Develop a solid grooming routine. Clear skin, a good haircut, basic hygiene. This isn't about optimizing 46 facial dimensions. It's about taking care of yourself consistently.
Dress better. Fit matters more than brands. Clothes that work for your actual body will always look better than expensive pieces that don't fit right.
Work on your social skills. Confidence, charisma, humor, emotional intelligence — these matter infinitely more than whether you're a high-tier normie or Chadlite. Plenty of guys who don't fit conventional attractiveness do extremely well socially because they've developed themselves beyond appearance.

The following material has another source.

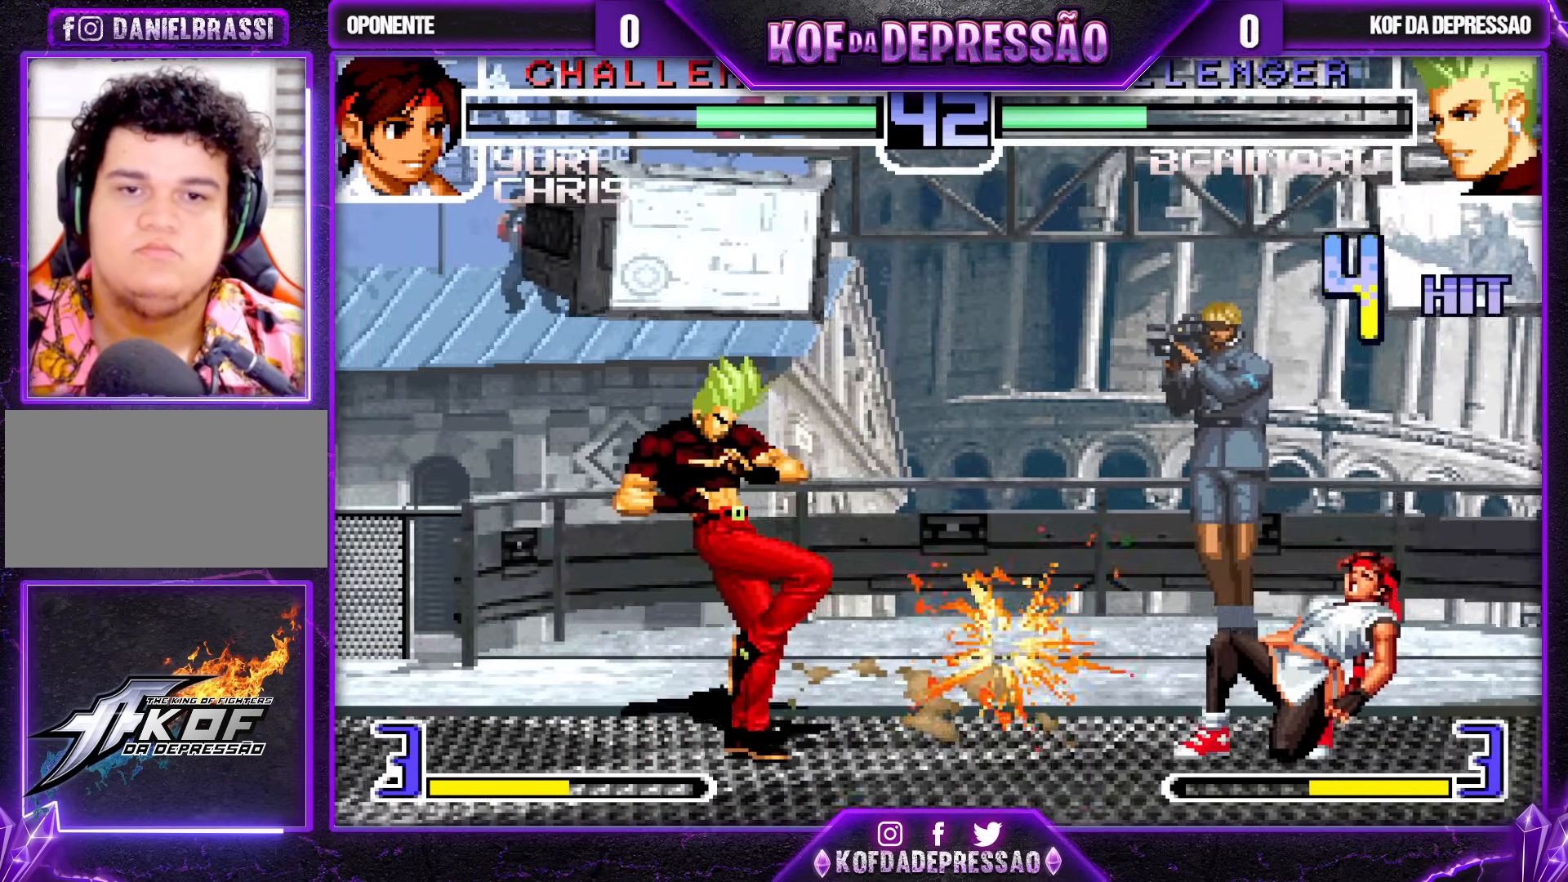
{"dt_ms": 500, "buttons": [], "left_stick": "right", "events": [[283, "left_stick", "right"], [333, "left_stick", "center"], [383, "left_stick", "right"]]}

Build real skills. Career success, hobbies, talents, relationships. The things that actually create a fulfilling life have nothing to do with your PSL rating.
The guys who are genuinely doing well — socially, romantically, professionally — aren't the ones obsessing over their tier placement. They're the ones who've focused on becoming competent, confident, and interesting people.

The Trap of the Ascending Mindset
Here's the core problem with the ascending mentality: it treats self-improvement as a destination instead of a process.
Real self-improvement isn't about ascending to Chad. It's about building a life where you're confident, capable, and genuinely fulfilled. Where your worth isn't determined by how strangers on Discord rate your facial harmony.
Focus on the basics: fitness, grooming, style, social skills, real-world competence. Do those consistently, and your life will improve. Not because you ascended to a higher tier, but because you became a more capable, confident person.